* Activity
Among the lines of the listing below, retype exactly those from the one containing "pinky dip: (118, 175)" through the one containing "ring mcp: (639, 535)", both included. Do not include pictures.

(Beginning of Records shown)

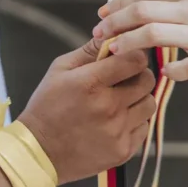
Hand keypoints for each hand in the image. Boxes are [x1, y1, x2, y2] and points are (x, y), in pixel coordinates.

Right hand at [17, 40, 155, 184]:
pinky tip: (115, 122)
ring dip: (138, 100)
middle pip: (147, 81)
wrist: (38, 153)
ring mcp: (117, 131)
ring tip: (120, 102)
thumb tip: (113, 33)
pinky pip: (144, 128)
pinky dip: (134, 123)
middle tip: (124, 80)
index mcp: (91, 83)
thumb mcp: (59, 70)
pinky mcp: (122, 151)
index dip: (134, 56)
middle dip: (138, 75)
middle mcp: (108, 107)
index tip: (126, 59)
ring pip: (149, 104)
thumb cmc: (47, 106)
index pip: (135, 60)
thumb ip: (89, 50)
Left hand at [93, 0, 187, 82]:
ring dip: (126, 44)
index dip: (119, 3)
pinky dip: (166, 71)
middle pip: (141, 12)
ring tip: (113, 51)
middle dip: (113, 23)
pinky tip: (160, 72)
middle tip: (98, 33)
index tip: (103, 13)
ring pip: (151, 36)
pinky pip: (179, 68)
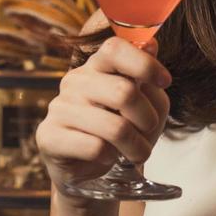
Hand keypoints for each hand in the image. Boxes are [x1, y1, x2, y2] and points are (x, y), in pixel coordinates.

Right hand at [36, 35, 171, 193]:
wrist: (88, 170)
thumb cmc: (119, 132)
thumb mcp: (144, 105)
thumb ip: (147, 79)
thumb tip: (151, 45)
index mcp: (96, 66)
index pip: (114, 49)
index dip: (144, 63)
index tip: (165, 81)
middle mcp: (75, 81)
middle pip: (123, 92)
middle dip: (148, 118)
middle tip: (148, 131)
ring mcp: (59, 107)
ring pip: (115, 127)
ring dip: (136, 146)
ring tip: (137, 153)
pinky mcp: (49, 136)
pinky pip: (95, 148)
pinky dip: (110, 157)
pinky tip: (105, 156)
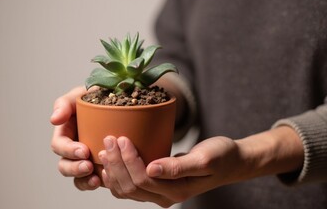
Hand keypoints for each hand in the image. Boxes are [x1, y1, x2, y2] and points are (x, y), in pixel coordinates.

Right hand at [50, 86, 100, 189]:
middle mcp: (73, 149)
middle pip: (65, 165)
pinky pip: (91, 181)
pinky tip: (103, 181)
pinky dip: (94, 183)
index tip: (84, 151)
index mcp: (65, 133)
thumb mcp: (79, 95)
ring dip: (83, 180)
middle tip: (88, 166)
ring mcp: (85, 159)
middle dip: (74, 169)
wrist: (118, 100)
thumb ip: (65, 103)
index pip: (59, 146)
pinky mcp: (99, 166)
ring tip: (96, 179)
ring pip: (77, 177)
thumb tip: (54, 120)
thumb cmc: (95, 96)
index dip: (69, 151)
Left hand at [98, 136, 245, 207]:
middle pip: (130, 186)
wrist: (230, 161)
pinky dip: (118, 175)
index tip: (121, 138)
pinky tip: (111, 163)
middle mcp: (165, 197)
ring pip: (127, 189)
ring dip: (113, 169)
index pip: (142, 180)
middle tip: (109, 138)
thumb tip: (151, 169)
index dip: (128, 161)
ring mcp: (160, 192)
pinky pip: (131, 186)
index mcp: (176, 192)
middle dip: (116, 163)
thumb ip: (177, 167)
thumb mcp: (203, 159)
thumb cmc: (220, 157)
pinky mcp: (158, 184)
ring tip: (105, 148)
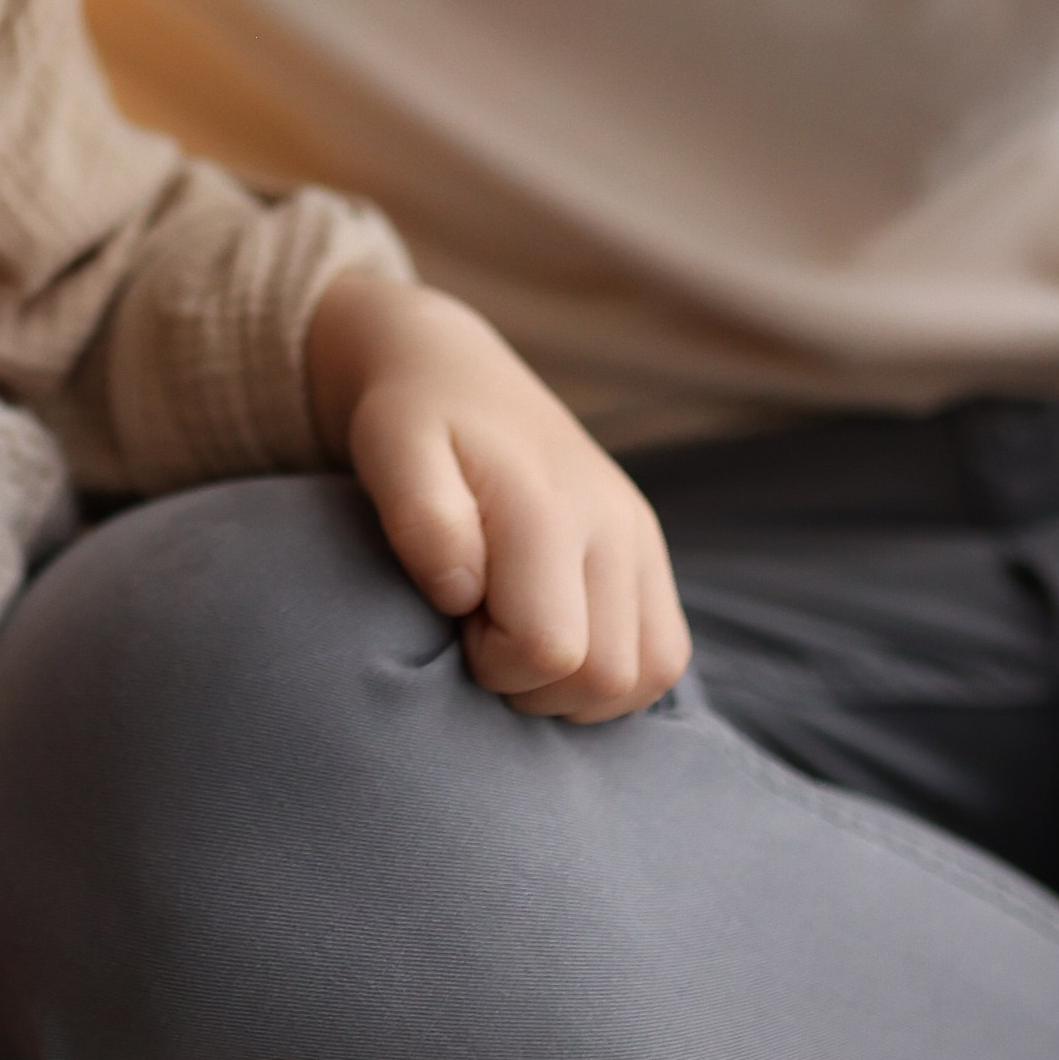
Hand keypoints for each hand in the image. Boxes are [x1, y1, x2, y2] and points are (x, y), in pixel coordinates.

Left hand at [306, 272, 690, 719]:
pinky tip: (559, 644)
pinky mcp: (648, 548)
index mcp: (546, 504)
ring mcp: (639, 535)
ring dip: (577, 688)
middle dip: (532, 683)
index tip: (456, 618)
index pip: (549, 650)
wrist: (453, 372)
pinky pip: (665, 654)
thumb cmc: (412, 423)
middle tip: (482, 630)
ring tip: (518, 634)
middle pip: (605, 676)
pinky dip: (616, 676)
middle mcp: (611, 520)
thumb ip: (423, 520)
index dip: (493, 664)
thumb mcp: (392, 453)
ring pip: (648, 674)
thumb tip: (463, 592)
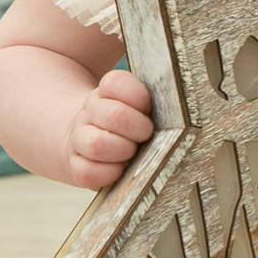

(End of Records shown)

* The completed task
pinky dip: (118, 175)
index tip: (121, 138)
pinky tip: (111, 163)
middle mcp: (165, 197)
ring pip: (127, 189)
ring dip: (113, 169)
index pip: (142, 180)
middle tip: (109, 138)
thumb tip: (151, 169)
index dip: (128, 161)
ring mcp: (160, 192)
pinky pip: (131, 186)
index mcp: (176, 192)
middle dip: (116, 163)
thumb ip: (177, 167)
thumb mcp: (203, 159)
thumb cmc: (220, 157)
pinky mcp: (158, 184)
ring tip: (105, 148)
Hand keypoints for each hand in the image. Boxes are [x1, y1, x2, y2] and points are (x, y), in pixel coordinates.

Left hand at [306, 272, 690, 719]:
pinky tip: (559, 644)
pinky mcp: (648, 548)
index mcp: (546, 504)
ring mcp: (639, 535)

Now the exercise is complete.